_What the task asks_
Copy out all lines from the material that contain the string "размещения".

_The input_
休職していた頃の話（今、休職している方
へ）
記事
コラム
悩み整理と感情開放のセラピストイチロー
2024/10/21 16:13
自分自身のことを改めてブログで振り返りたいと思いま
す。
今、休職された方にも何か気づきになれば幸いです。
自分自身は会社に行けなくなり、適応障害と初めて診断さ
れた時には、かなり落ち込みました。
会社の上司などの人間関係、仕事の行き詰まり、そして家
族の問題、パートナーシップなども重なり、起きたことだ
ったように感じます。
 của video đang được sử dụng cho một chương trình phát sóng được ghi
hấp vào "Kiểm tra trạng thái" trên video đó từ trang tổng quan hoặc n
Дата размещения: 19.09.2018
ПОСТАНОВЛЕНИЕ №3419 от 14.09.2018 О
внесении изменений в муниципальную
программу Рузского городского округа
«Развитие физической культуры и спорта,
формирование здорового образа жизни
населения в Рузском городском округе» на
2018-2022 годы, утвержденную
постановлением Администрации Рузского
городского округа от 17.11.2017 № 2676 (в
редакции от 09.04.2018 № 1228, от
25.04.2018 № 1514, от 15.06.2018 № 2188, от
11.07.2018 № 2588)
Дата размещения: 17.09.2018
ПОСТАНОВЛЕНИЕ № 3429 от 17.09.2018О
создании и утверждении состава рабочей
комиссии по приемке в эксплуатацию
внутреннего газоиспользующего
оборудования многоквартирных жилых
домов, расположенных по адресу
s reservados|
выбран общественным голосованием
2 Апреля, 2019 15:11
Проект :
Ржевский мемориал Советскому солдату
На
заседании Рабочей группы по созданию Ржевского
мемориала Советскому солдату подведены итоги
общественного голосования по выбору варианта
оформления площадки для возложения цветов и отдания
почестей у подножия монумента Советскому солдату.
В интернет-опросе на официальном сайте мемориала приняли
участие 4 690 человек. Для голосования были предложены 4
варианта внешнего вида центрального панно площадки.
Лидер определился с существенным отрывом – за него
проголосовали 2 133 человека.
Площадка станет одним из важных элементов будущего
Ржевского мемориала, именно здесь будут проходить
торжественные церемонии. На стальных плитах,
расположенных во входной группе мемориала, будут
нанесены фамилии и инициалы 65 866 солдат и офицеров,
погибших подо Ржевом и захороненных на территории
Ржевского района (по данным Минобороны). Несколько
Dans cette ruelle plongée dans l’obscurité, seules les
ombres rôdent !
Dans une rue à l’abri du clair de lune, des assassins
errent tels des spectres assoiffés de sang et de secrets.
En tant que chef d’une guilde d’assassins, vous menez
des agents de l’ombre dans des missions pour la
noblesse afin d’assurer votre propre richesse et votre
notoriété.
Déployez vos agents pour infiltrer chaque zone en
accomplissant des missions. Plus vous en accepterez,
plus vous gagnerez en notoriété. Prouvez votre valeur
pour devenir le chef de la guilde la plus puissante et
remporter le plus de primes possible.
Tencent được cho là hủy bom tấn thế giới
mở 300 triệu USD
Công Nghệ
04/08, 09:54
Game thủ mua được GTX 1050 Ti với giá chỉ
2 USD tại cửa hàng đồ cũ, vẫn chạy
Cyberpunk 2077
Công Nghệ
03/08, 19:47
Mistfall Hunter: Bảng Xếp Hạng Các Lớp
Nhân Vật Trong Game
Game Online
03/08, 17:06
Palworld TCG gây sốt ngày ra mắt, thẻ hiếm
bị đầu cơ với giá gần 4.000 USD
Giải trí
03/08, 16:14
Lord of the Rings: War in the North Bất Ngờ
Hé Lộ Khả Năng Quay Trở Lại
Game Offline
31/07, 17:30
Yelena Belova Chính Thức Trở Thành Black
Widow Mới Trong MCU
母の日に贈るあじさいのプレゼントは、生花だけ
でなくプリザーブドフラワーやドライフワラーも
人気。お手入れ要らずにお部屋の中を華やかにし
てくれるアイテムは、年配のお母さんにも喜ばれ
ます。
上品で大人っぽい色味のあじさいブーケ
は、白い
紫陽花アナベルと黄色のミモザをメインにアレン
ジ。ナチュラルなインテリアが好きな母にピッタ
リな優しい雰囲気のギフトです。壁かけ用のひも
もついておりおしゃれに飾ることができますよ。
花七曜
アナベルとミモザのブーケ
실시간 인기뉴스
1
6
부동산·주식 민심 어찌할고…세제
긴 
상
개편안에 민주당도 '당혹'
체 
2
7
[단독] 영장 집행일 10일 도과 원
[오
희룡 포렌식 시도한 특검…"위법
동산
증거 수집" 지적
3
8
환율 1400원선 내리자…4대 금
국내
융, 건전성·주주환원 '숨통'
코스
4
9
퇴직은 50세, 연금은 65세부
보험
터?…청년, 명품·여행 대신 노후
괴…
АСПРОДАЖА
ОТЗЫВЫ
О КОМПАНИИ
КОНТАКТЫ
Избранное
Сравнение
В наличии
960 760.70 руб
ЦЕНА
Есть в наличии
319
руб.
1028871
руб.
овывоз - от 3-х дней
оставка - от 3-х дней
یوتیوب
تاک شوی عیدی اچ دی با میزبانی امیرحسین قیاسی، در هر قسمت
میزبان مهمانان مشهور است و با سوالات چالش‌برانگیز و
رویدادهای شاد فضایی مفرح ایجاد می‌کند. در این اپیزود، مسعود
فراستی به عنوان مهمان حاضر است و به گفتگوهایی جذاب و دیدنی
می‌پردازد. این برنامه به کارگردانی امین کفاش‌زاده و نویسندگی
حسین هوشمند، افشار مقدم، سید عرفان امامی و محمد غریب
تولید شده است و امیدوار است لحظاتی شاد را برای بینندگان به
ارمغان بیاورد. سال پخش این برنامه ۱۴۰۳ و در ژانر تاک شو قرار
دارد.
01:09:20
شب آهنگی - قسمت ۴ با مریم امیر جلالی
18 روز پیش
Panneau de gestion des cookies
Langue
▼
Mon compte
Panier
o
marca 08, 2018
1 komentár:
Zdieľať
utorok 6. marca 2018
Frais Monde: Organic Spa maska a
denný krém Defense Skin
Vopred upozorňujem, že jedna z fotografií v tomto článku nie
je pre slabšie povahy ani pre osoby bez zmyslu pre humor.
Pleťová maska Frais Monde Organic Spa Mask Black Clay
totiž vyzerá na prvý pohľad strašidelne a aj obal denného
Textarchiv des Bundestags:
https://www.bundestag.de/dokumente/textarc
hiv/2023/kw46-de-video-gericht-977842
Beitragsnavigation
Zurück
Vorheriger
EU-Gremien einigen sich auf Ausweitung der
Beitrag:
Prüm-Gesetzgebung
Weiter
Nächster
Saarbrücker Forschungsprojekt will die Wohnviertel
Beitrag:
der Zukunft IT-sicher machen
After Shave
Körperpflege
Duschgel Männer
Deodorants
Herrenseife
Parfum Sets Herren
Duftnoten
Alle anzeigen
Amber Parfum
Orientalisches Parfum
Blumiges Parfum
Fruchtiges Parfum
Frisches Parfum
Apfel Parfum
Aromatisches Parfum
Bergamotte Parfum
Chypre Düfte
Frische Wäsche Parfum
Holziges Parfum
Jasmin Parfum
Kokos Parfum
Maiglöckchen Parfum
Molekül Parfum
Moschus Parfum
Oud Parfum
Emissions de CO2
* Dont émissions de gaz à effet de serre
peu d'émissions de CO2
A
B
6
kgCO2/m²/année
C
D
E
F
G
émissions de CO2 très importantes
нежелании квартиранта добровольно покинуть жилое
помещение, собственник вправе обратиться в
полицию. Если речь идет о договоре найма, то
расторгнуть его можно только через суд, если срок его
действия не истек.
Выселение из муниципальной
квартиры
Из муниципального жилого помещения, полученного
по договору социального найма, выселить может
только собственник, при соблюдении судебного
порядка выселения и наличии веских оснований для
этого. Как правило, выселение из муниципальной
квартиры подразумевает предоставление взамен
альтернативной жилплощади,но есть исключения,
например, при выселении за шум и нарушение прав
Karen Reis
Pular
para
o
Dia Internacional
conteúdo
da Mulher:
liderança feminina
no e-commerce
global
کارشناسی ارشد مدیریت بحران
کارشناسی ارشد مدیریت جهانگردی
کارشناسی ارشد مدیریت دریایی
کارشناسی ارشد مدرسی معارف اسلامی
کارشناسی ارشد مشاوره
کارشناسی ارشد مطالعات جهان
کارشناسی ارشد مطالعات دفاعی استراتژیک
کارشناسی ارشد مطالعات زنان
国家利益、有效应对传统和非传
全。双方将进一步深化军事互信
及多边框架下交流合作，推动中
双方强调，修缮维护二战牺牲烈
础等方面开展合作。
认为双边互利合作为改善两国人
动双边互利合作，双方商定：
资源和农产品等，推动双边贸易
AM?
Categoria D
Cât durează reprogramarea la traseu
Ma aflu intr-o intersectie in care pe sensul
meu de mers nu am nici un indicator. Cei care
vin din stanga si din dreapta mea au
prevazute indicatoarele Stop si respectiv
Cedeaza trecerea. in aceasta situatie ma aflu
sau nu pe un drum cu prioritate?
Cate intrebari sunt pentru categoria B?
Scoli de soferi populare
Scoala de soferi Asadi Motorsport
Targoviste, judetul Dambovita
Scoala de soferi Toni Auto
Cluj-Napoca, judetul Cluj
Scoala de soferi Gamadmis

_Task answer_
Дата размещения: 19.09.2018
Дата размещения: 17.09.2018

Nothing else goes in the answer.